> _Assigned task_
The answer must be an exact copy of the lines from the one with "2024-06-13: 68.7 -> 68.86" through the final line below, with no pictures and nothing else.

> _Before-and-after change records_
╭──
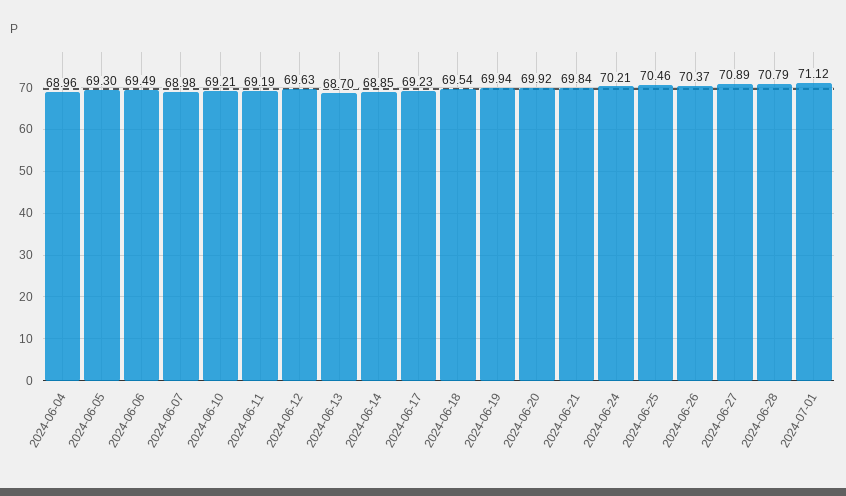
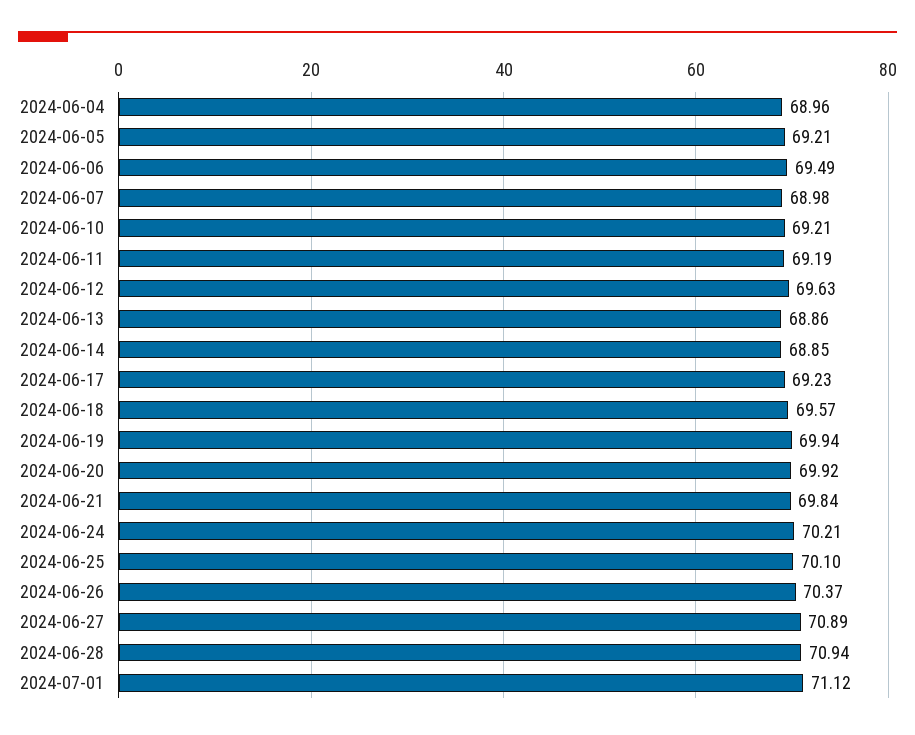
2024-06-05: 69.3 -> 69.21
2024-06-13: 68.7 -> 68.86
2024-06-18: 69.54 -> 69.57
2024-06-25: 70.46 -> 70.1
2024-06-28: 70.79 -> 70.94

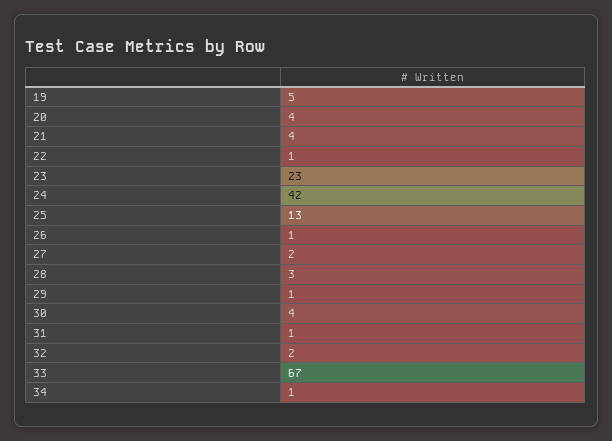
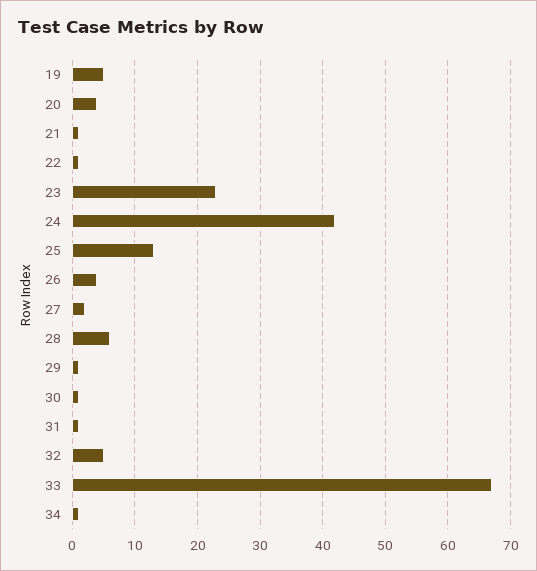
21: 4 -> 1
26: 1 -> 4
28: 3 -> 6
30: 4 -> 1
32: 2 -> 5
╰──
> _Output_
2024-06-13: 68.7 -> 68.86
2024-06-18: 69.54 -> 69.57
2024-06-25: 70.46 -> 70.1
2024-06-28: 70.79 -> 70.94

21: 4 -> 1
26: 1 -> 4
28: 3 -> 6
30: 4 -> 1
32: 2 -> 5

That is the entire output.